Loot, a parody of detective drama, shocked but amused theatergoers with its outrageously macabre situation. The detective’s wife dies, but his son and the son’s accomplice put their loot from a robbery in the mother’s coffin. The corpse is stood upright in a cupboard and becomes the play’s most entertaining prop.

Many consider What the Butler Saw to be Orton’s greatest triumph, and it is certainly the play most frequently revived. A masterful parody about the owner of a psychiatric clinic and his attempt to seduce a woman who applies for a secretarial job, the play is filled with situations involving mistaken identity, which are made particularly convoluted by the transvestism that pervades the action. The play has Orton’s usual trademarks: blackmail, concealment, sexual dalliance, and abundant farcical situations.

Bibliography

Bigsby, C. W. E. Joe Orton. London: Methuen, 1982. This brief study contends that Orton developed a style of anarchic farce that was deliberately subversive, not only of the authority figures appearing in his plays but also of language itself and conventionalities of plot and character. Bigsby also relates Orton’s work to developments in postmodern literature and contemporary art. Includes notes, bibliography.

Charney, Maurice. Joe Orton. London: Macmillan, 1984. This introductory overview concisely assesses not only all of Orton’s plays but also his novel Head to Toe and his unproduced screenplay for the Beatles, Up Against It. The final chapter offers a useful definition of “the Ortonesque.” Includes photographs, notes, bibliography.
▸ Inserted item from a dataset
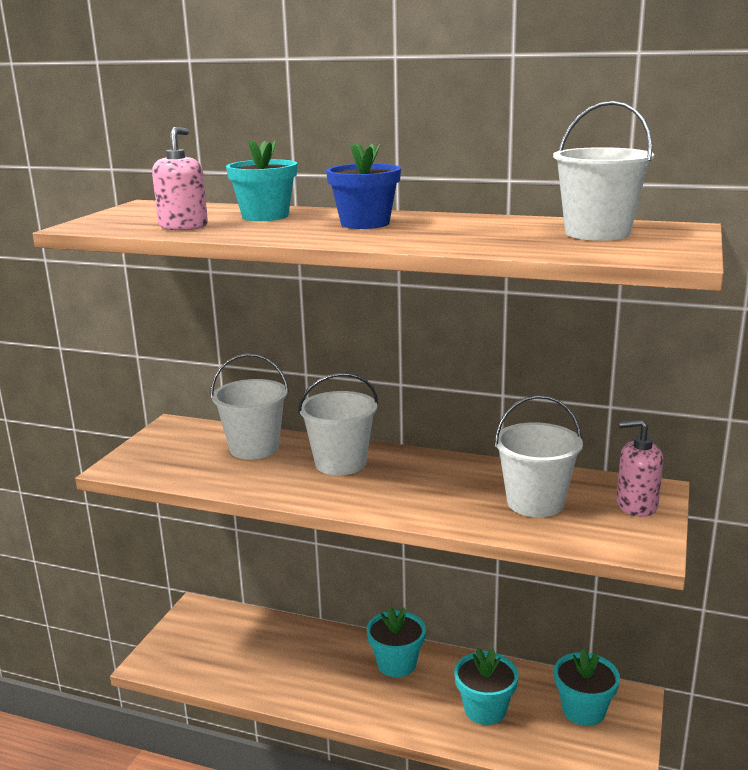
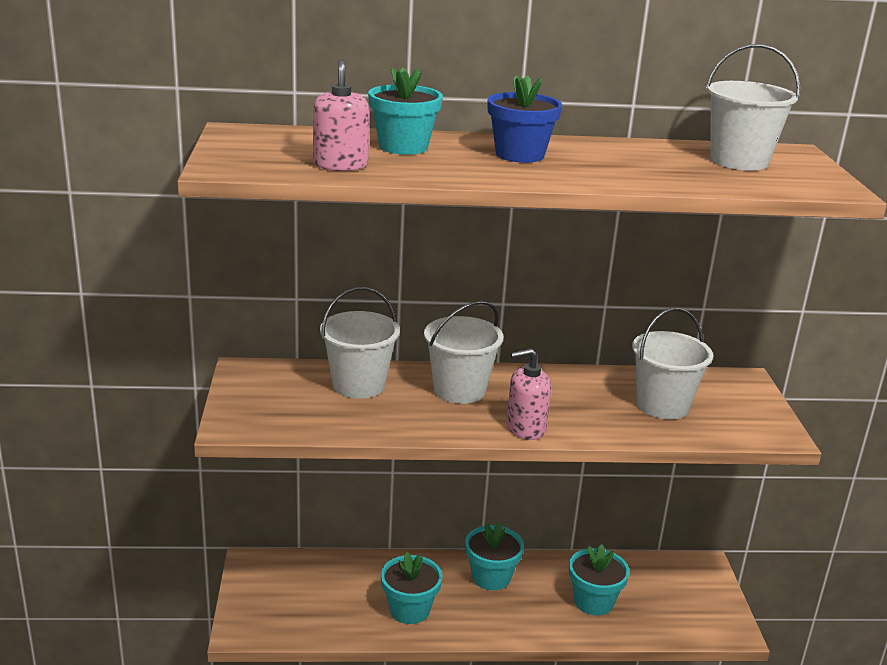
camera: 25 degrees left, 5 degrees up
(583, 710) = (673, 584): turquoise flower pot -> turquoise flower pot (409, 609)
(636, 505) = (742, 396): pink soap dispenser -> pink soap dispenser (525, 428)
Lahr, John. Prick Up Your Ears: The Biography of Joe Orton. 1978. Reprint. Berkeley: University of California Press, 2000. This definitive biography of the playwright, based in part on Orton’s diaries, is indispensable to any study of Orton’s work. It is not only a readable, detailed study of his life but also an insightful critical appreciation of the plays. Includes photographs, notes.

Rusinko, Susan. Joe Orton. New York: Twayne, 1995. A basic biography of Orton that covers his life and works. Includes bibliography, index.
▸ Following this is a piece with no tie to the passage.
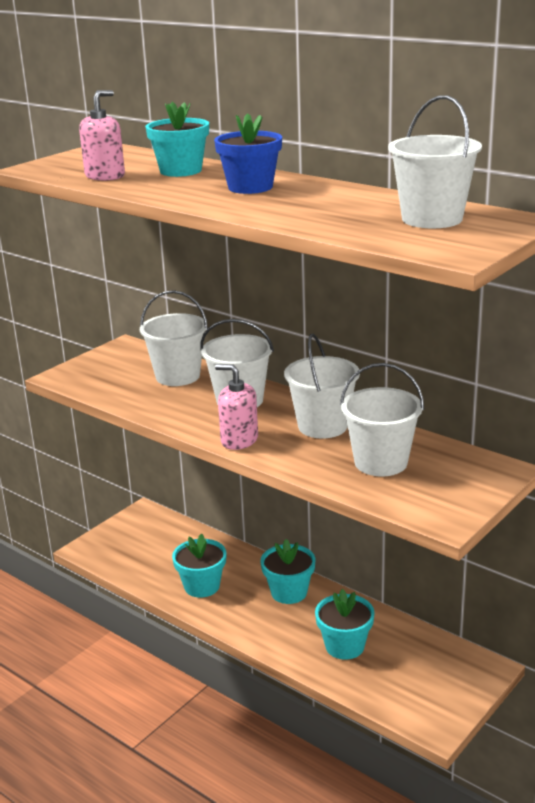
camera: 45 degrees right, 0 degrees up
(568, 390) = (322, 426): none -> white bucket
Shepherd, Simon. Because We’re Queers: The Life and Crimes of Kenneth Halliwell and Joe Orton. Boston: Alyson, 1989. A biography that covers the lives of Orton and his partner Halliwell. Bibliography.

Zarhy-Levo, Yael. The Theatrical Critic as Cultural Agent: Constructing Pinter, Orton, and Stoppard as Absurdist Playwrights. New York: Peter Lang, 2001. A look at the connection between absurdism and the theatrical works of Orton, Harold Pinter, and Tom Stoppard. Includes bibliography, index.